Available data below:
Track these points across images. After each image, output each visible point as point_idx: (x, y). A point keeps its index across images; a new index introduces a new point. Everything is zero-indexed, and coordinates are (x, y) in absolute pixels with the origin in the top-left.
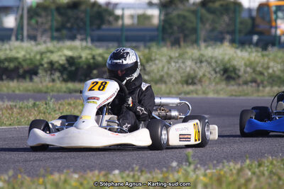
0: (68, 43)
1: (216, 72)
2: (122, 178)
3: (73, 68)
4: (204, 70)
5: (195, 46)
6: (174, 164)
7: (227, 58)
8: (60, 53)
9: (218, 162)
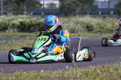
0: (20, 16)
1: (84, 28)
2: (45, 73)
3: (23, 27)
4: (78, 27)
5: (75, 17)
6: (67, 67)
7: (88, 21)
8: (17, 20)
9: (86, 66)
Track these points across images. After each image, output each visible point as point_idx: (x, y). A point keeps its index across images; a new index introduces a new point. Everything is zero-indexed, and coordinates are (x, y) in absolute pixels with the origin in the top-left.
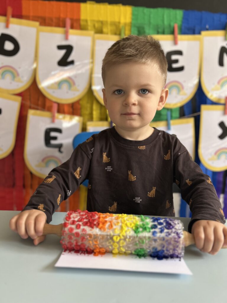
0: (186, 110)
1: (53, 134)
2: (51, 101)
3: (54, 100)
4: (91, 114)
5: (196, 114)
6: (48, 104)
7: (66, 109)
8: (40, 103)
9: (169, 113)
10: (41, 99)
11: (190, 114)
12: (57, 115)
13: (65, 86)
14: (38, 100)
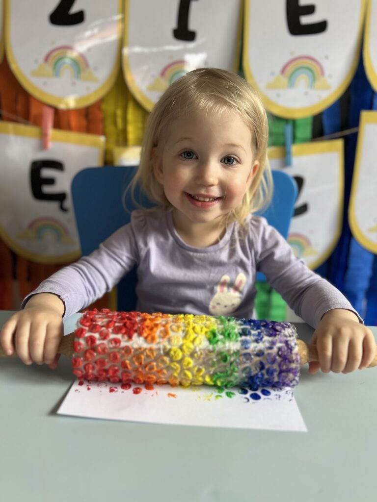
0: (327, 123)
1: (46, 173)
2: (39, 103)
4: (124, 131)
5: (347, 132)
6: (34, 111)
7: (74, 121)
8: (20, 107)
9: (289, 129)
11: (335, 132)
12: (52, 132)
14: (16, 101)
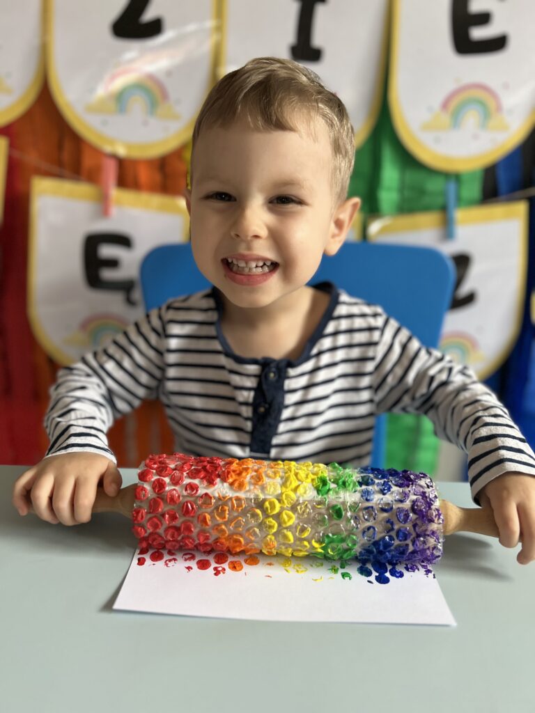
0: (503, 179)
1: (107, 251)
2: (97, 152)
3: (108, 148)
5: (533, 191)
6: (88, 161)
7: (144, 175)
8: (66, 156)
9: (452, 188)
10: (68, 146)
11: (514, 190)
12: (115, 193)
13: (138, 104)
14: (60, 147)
End of Available data.
Available data below:
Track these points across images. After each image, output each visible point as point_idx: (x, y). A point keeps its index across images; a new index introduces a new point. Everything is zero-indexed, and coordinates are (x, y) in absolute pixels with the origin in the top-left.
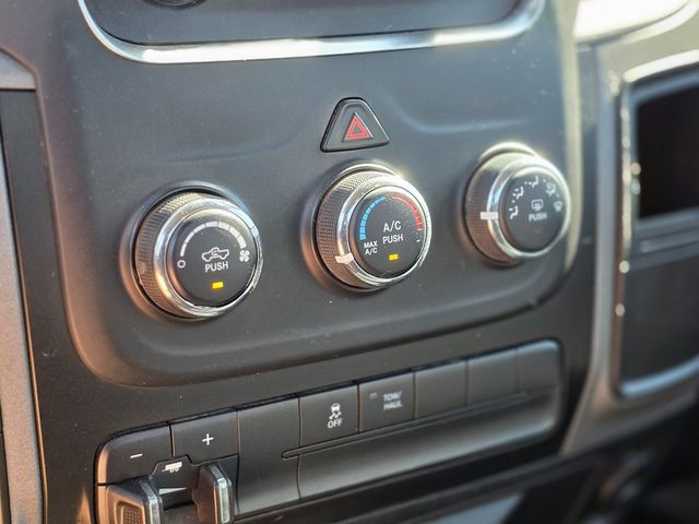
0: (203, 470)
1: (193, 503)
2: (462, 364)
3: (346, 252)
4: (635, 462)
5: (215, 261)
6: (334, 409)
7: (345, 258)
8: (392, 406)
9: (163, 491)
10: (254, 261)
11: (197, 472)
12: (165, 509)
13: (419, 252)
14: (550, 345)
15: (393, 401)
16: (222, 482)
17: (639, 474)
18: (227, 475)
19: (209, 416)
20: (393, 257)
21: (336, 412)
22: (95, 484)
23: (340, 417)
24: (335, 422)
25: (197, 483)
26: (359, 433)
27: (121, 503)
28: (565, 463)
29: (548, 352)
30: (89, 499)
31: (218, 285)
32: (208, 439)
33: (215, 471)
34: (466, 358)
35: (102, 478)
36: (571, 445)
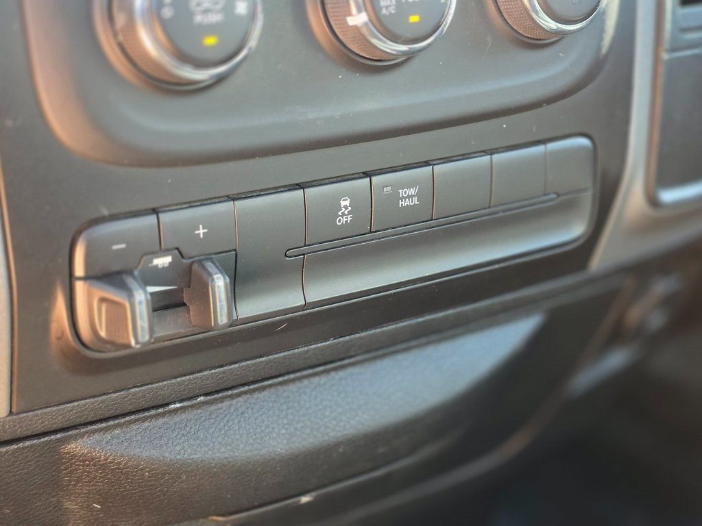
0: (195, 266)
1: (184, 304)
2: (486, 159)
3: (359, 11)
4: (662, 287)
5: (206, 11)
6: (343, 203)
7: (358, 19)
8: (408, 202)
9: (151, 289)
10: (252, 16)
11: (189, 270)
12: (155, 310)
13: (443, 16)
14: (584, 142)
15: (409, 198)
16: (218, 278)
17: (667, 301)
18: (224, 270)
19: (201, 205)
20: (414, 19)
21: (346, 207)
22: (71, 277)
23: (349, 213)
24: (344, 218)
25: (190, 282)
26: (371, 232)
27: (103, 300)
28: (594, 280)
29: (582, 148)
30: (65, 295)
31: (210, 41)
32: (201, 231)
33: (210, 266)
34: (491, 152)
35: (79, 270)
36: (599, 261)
End of Available data.
» Problem to work on
Your task for the entries above: copy exactly the span starting with the line with "6: (48, 104)" and going on through the line with "13: (65, 86)", both lines included, and nothing else.

» Solution to the exercise
6: (48, 104)
7: (66, 109)
8: (40, 103)
9: (169, 113)
10: (41, 99)
11: (190, 114)
12: (57, 115)
13: (65, 86)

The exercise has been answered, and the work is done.